If so then we can assume that the root cause might be irrelevant to the tifftools setttings but rather the level_dimension itself and how to obtain the downsamples in BaseImage.

@jacksonjacobs1 could you try the read_region at level=5 (size 6144, 3072) and see if it causes any trouble reading? What is the tile size of the slide and is there a bbox info in the slide (in which case BaseImage will use the resizedDownward function, reading individual windows, resizing and stitching them to form the thumbnail).

It seems to me that the tifftools output is unexpected behavior. What vendor information it is in the original file? What is the parsed output if you use TiffSlide's level_dimensions (here)[https://github.com/Bayer-Group/tiffslide/blob/c5673d0085310041e7a01d79a9ba8e7d84c01ede/tiffslide/tiffslide.py#L97] (both the original and tifftools processed output)?

CielAl commented 1 month ago

@jacksonjacobs1 @choosehappy

OK it looks like the degradation is caused due to reading a much larger level then intended due to the altered level_dimension.

For the original file, to obtain a 1.25x thumbnail at 40x it only needs to read level=5 directly and this should be fast.

But in the tifftools processed slide, BaseImage will attempt to use osh.get_best_level_for_downsample as the no close-enough relative downsample factors can be found. relative_down_factors_idx=[np.isclose(i/downsample_factor,1,atol=.01) for i in osh.level_downsamples] will be empty as all level_downsamples are deviated from the original values. isExactLevel will be set and False and the much slower resizeTileDownward will be used (here)

@SaharAlmahfouzNasser as I mentioned, for a very quick workaround please try to use the original slides and override base_mag in config.ini if you haven't tried that yet.

SaharAlmahfouzNasser commented 1 month ago

Using the original image will give the error shown in the screenshot below. image

jacksonjacobs1 commented 1 month ago

@CielAl the code you linked to is not called in Sahar's use case because enable_bounding_box is set to False by default, but the concept is the same.

The following line is used to get the closest image thumbnail by default: https://github.com/choosehappy/HistoQC/blob/37da20a8b5476289c15f33f2aec775d0aacdc249/histoqc/BaseImage.py#L215

could you try the read_region at level=5 (size 6144, 3072) and see if it causes any trouble reading

Yes, I confirmed that osh.get_thumbnail produces the undesirable behavior when level_dimensions have been altered.

In summary, this issue does not warrant any code changes in HistoQC. Instead I would recommend adding a disclaimer to the blog to verify that the added metadata does not unintentionally change the level_downsamples computed by openslide.

SaharAlmahfouzNasser commented 1 month ago

@CielAl with defining Base_mag = 40x and using the original image, it takes around 25 minutes, and the output looks better than the one I got when processing the modified image. So as @jacksonjacobs1 suggested it might be a problem related to tifftools.

CielAl commented 1 month ago

get_thumbnail

@jacksonjacobs1 Thanks for pointing it out. Then yes, based on your tests it seems like tifftools somehow corrupts the image.

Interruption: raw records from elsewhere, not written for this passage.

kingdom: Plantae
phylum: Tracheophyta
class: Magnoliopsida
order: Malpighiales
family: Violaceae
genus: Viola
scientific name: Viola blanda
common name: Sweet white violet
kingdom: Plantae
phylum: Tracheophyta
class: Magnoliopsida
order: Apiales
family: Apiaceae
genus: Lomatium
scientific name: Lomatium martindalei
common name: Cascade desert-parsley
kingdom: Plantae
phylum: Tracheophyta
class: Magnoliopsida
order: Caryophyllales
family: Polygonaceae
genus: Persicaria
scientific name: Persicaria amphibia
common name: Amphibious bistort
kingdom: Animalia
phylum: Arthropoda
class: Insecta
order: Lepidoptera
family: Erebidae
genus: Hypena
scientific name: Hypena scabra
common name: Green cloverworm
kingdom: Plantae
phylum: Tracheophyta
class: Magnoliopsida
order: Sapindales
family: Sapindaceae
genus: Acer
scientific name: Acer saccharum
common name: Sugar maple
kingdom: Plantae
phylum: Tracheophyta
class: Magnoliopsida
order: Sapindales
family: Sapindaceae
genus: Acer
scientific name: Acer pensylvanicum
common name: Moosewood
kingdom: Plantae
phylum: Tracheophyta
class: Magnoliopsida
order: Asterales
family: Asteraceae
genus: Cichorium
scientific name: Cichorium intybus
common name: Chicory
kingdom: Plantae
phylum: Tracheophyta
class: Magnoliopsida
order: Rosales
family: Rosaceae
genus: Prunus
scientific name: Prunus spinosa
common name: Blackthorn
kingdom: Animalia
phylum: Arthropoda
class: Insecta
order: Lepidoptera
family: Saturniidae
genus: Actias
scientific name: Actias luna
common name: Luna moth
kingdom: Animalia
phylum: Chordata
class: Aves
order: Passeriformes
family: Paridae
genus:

@SaharAlmahfouzNasser In this case since it's the tifftools that introduces unexpected/undocumented behavior, I suggest you simply use the original image and override the base_mag in config.ini if you really needs some viable results asap.

I think we can close the issue given by Sahar's tests on base_mag overwriting in config and Jackson's observation.

jacksonjacobs1 commented 1 month ago

FYI I ran Sahar's use case with an identical environment (but on my local laptop).

Using Yufei's suggestion of manually setting base_mag the compute time was < 2 minutes.